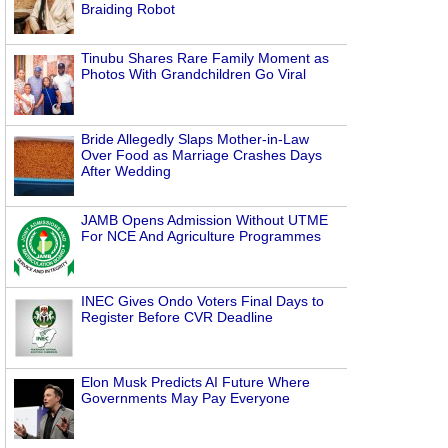
Braiding Robot
Tinubu Shares Rare Family Moment as
Photos With Grandchildren Go Viral
Bride Allegedly Slaps Mother-in-Law
Over Food as Marriage Crashes Days
After Wedding
JAMB Opens Admission Without UTME
For NCE And Agriculture Programmes
INEC Gives Ondo Voters Final Days to
Register Before CVR Deadline
Elon Musk Predicts AI Future Where
Governments May Pay Everyone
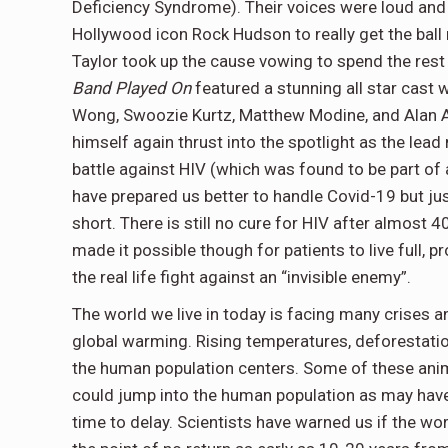
Deficiency Syndrome). Their voices were loud and t
Hollywood icon Rock Hudson to really get the ball r
Taylor took up the cause vowing to spend the rest 
Band Played On
featured a stunning all star cast w
Wong, Swoozie Kurtz, Matthew Modine, and Alan 
himself again thrust into the spotlight as the lea
battle against HIV (which was found to be part of 
have prepared us better to handle Covid-19 but j
short. There is still no cure for HIV after almost 
made it possible though for patients to live full, p
the real life fight against an “invisible enemy”.
The world we live in today is facing many crises 
global warming. Rising temperatures, deforestation
the human population centers. Some of these anim
could jump into the human population as may have
time to delay. Scientists have warned us if the w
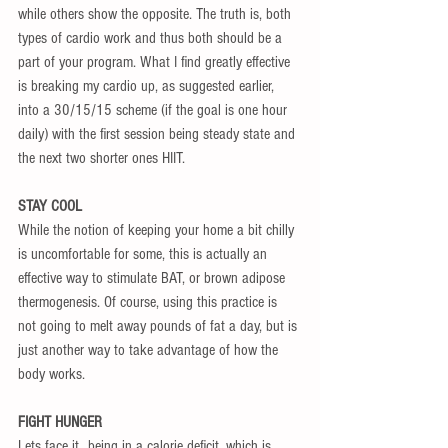
while others show the opposite. The truth is, both 
types of cardio work and thus both should be a 
part of your program. What I find greatly effective 
is breaking my cardio up, as suggested earlier, 
into a 30/15/15 scheme (if the goal is one hour 
daily) with the first session being steady state and 
the next two shorter ones HIIT.
STAY COOL
While the notion of keeping your home a bit chilly 
is uncomfortable for some, this is actually an 
effective way to stimulate BAT, or brown adipose 
thermogenesis. Of course, using this practice is 
not going to melt away pounds of fat a day, but is 
just another way to take advantage of how the 
body works.
FIGHT HUNGER
Lets face it…being in a calorie deficit, which is 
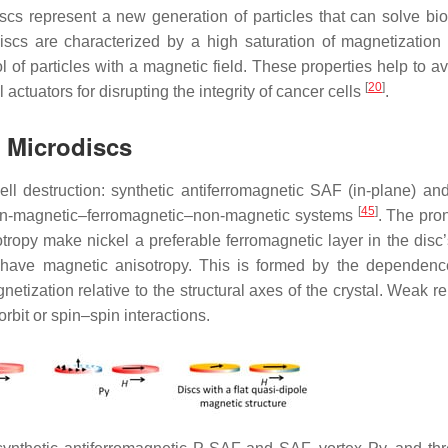
scs represent a new generation of particles that can solve bi
scs are characterized by a high saturation of magnetization
l of particles with a magnetic field. These properties help to a
[
20
]
tuators for disrupting the integrity of cancer cells
.
d Microdiscs
ell destruction: synthetic antiferromagnetic SAF (in-plane) a
[
45
]
non-magnetic–ferromagnetic–non-magnetic systems
. The pr
tropy make nickel a preferable ferromagnetic layer in the disc’
n have magnetic anisotropy. This is formed by the dependenc
tization relative to the structural axes of the crystal. Weak rel
bit or spin–spin interactions.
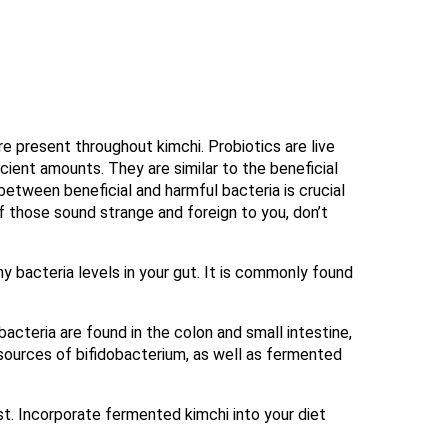
re present throughout kimchi. Probiotics are live
cient amounts. They are similar to the beneficial
 between beneficial and harmful bacteria is crucial
If those sound strange and foreign to you, don’t
y bacteria levels in your gut. It is commonly found
bacteria are found in the colon and small intestine,
 sources of bifidobacterium, as well as fermented
st. Incorporate fermented kimchi into your diet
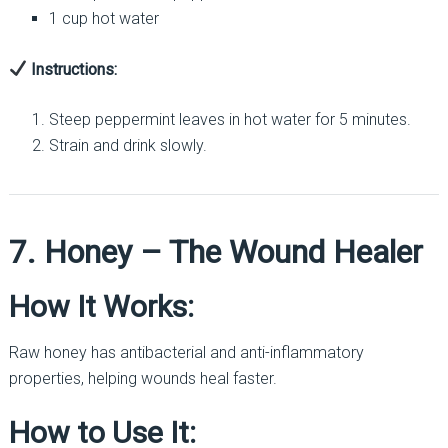
1 cup hot water
Instructions:
Steep peppermint leaves in hot water for 5 minutes.
Strain and drink slowly.
7. Honey – The Wound Healer
How It Works:
Raw honey has antibacterial and anti-inflammatory
properties, helping wounds heal faster.
How to Use It:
·····
> [What is required]: The lines holding the word "kimchi" are the answer. Pull them out of the records and copy them.

> [Task result]:
re present throughout kimchi. Probiotics are live
st. Incorporate fermented kimchi into your diet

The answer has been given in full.